Membedah Isi Buku Wasit Demokrasi Melalui Podcast Bawasantai
|
Ungaran - Baru-baru ini, Bawaslu Provinsi Jawa Tengah menerbitkan sebuah buku berjudul Wasit Demokrasi "Cerita dan Gagasan Penguatan Pengawas Pemilu" di Provinsi Jawa Tengah. Buku Wasit Demokrasi ini merupakan kolase penulisan yang berasal dari pegawai baik pimpinan maupun sekretariat di Bawaslu Kabupaten/Kota se-Jawa Tengah. Penulisan dan artikel tersebut kemudian dikirimkan kepada Bawaslu Provinsi Jawa Tengah untuk kemudian diseleksi dan dipublikasi menjadi sebuah buku yang saat ini kita kenal dengan Buku Wasit Demokrasi.
Hebatnya, Bawaslu Kabupaten Semarang berhasil mengirimkan empat penulis kedalam buku Wasit Demokrasi tersebut. Keempatnya adalah Ketua Bawaslu Kabupaten Semarang, Agus Riyanto, Anggota Bawaslu Kabupaten Semarang, Ummi Nu'amah dan Nurkus Budiyantomo, serta staf sekretariat Noor Muhammad Nasyar. Momen manis tersebut kemudian menjadi ide bagi Humas Bawaslu Kabupaten Semarang untuk diangkat dalam kegiatan Podcast Bawasantai (Buka Wawasan Tentang Demokrasi).
Maka Kamis, 9 April 2026, Bawaslu Kabupaten Semarang kemudian melaksanakan kegiatan podcast Bawasantai dengan topik bedah buku Wasit Demokrasi. Kegiatan yang berlangsung di ruang pojok pengawasan ini dipandu oleh staf sekretariat Bawaslu Kabupaten Semarang, Maharamya Karuna Anggani. Podcast Bawasantai Wasit Demokrasi ini bertujuan untuk membedah lebih dalam mengenai tulisan dari para penulis tersebut. Ternyata keempat penulis ini menyajikan topik yang berbeda-beda dalam artikel tersebut.

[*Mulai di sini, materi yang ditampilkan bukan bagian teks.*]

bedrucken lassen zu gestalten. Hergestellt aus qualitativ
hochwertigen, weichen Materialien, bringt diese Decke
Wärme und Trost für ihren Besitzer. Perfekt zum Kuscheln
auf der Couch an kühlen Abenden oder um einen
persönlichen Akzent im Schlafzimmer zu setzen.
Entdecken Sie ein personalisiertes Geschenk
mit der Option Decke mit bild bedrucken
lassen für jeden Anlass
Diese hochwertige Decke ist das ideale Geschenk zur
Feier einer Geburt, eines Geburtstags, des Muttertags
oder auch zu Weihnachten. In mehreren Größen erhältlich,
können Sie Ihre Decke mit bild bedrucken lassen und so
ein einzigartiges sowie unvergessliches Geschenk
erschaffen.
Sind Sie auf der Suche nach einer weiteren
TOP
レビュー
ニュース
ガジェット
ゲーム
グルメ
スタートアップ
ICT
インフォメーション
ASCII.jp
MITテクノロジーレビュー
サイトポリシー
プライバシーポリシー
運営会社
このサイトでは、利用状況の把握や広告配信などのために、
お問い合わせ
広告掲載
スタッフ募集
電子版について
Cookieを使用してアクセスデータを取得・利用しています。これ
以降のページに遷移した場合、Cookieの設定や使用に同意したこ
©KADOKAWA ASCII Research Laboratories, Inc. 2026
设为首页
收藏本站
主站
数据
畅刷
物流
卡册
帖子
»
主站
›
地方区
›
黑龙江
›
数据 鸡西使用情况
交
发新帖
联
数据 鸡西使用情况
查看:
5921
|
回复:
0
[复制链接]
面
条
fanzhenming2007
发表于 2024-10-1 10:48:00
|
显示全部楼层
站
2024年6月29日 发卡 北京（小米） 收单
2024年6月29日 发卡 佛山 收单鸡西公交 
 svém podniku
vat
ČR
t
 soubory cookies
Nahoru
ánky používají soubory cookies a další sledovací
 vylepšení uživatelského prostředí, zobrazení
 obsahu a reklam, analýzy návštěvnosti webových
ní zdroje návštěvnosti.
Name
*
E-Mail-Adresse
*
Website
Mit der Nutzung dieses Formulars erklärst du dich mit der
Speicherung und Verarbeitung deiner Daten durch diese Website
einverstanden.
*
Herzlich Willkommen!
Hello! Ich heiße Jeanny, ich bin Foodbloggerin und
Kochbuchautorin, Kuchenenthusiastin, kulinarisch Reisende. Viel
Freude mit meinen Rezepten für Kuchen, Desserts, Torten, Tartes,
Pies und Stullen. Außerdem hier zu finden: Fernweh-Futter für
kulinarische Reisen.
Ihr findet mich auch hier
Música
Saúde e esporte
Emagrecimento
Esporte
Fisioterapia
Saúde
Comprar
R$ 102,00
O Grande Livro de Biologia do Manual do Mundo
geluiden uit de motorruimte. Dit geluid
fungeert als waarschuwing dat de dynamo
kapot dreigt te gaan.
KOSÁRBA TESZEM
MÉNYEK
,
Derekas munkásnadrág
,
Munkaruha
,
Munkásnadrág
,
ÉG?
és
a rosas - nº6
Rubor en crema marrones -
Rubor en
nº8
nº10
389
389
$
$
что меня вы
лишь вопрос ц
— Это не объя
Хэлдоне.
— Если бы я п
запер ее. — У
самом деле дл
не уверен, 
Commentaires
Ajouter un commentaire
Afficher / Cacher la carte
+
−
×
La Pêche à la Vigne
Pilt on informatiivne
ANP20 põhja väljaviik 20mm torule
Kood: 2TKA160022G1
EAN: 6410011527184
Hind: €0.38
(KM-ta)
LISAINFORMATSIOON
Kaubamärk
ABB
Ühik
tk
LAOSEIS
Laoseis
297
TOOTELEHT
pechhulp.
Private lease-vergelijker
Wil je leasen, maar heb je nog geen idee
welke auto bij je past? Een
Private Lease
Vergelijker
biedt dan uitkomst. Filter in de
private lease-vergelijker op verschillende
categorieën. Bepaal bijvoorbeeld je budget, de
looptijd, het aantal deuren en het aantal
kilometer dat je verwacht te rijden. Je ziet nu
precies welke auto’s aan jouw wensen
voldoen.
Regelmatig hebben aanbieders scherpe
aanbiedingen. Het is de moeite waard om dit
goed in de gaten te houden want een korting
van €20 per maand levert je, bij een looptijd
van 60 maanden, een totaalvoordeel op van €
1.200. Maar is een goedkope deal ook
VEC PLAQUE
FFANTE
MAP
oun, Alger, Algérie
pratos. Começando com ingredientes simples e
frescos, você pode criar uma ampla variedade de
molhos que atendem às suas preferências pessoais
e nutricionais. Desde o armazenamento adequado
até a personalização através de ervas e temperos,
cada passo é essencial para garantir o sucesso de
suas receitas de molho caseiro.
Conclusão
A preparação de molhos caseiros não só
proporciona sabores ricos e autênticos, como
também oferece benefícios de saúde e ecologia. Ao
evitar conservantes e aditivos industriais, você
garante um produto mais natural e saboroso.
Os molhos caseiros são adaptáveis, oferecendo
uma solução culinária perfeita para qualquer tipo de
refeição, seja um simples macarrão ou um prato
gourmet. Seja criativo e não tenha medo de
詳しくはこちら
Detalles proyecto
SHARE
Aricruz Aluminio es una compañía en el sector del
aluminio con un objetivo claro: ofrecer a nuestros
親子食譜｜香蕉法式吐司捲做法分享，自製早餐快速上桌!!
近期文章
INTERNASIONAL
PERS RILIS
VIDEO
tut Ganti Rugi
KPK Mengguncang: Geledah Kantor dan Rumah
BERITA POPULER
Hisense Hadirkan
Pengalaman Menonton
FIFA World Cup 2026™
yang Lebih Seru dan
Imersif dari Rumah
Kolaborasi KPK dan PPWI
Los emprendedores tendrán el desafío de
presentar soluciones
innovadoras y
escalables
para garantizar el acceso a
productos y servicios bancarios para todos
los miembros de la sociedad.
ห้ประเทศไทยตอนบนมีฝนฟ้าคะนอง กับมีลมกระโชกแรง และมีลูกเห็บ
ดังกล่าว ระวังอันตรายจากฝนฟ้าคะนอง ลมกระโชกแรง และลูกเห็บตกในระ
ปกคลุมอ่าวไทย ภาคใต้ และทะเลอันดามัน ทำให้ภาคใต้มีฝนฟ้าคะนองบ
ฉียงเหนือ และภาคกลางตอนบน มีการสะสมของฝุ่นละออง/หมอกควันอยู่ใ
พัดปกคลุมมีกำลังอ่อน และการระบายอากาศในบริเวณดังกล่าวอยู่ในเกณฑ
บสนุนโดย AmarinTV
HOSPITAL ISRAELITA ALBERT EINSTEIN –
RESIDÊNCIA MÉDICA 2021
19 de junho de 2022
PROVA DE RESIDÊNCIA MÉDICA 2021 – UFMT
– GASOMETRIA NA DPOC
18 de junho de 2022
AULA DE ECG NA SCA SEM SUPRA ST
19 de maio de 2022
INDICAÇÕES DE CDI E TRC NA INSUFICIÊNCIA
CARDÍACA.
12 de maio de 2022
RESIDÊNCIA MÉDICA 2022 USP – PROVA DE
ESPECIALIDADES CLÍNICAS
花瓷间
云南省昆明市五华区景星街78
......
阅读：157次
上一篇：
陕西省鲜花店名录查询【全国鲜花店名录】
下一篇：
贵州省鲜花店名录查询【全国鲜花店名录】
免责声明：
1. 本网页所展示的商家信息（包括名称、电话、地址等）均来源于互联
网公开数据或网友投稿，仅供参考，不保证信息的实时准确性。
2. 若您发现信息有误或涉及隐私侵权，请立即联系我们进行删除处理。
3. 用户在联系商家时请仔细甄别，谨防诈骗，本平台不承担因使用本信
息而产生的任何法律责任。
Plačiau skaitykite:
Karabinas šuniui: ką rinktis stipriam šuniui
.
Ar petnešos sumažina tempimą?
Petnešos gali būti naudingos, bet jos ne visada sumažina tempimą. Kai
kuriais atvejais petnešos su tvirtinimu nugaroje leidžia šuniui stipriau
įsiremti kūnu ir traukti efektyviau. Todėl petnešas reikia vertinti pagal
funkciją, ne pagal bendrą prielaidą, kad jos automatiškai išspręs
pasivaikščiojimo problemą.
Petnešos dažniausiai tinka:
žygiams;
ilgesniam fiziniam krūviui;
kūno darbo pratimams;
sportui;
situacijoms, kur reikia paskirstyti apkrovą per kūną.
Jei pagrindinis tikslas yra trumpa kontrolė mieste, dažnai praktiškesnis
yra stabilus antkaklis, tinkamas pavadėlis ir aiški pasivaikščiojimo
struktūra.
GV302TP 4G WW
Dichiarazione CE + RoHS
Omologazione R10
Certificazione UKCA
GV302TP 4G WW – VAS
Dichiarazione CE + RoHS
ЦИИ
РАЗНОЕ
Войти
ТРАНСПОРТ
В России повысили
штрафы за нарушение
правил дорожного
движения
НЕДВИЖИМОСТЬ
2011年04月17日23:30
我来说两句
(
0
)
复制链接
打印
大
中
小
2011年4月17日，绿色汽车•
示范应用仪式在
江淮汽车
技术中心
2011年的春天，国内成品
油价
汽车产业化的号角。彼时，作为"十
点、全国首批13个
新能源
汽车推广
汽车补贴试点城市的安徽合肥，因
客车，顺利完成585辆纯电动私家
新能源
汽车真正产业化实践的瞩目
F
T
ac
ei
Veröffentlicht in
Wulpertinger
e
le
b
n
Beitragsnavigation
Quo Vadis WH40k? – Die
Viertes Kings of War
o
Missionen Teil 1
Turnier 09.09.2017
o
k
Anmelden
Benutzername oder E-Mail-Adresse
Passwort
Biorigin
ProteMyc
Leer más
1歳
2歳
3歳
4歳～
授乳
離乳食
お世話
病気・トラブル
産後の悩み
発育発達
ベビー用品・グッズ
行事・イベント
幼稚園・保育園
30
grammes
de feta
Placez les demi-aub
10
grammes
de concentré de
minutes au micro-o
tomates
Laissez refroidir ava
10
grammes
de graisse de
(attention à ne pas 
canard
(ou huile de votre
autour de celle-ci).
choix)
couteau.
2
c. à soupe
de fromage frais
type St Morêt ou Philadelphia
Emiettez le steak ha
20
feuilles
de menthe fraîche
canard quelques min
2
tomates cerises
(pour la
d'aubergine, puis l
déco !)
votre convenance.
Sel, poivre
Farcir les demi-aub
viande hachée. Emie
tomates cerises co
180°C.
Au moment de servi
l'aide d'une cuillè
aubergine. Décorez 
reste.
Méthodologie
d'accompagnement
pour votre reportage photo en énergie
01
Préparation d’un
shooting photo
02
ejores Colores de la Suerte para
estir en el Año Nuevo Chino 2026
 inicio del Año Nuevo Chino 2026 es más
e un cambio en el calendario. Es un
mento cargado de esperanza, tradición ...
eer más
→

Ketua Bawaslu Kabupaten Semarang, Agus Riyanto mengangkat topik Tenggang Waktu Penanganan Pelanggaran Antara Pemilu dan Pilkada: Sebuah Kendala Penegakkan Hukum ?, sedangkan Anggota Bawaslu Kabupaten Semarang Ummi Nu'amah mengangkat topik mengenai Efektivitas Strategi Penyelesaian Sengketa Antar Peserta Pemilu, disisi lain Anggota Bawaslu Kabupaten Semarang Nurkus Budiyantomo mengangkat mengenai Tantangan Menggerakkan Warga untuk Melapor Dugaan Pelanggaran, terakhir staf sekretariat Bawaslu Kabupaten Semarang Noor Muhammad Nasyar mengambil topik mengenai Kompleksitas Sistem Informasi Pengawasan, Integrasi Jadi Solusi Terbarukan.
Masing-masing penulis memaparkan latar belakang mengapa mereka mengambil topik itu dan terobosan apa yang coba ditawarkan kepada Bawaslu Republik Indonesia dalam meningkatkan upaya penguatan kelembagaan secara keseluruhan. Tentunya masing-masing penulis berharap terobosan dan ide-ide yang sudah dituangkan tersebut bisa menjadi pertimbangan bagi Bawaslu untuk meningkatkan kerja-kerja pencegahan dan pengawasan pada pemilu dan pemilihan serentak mendatang.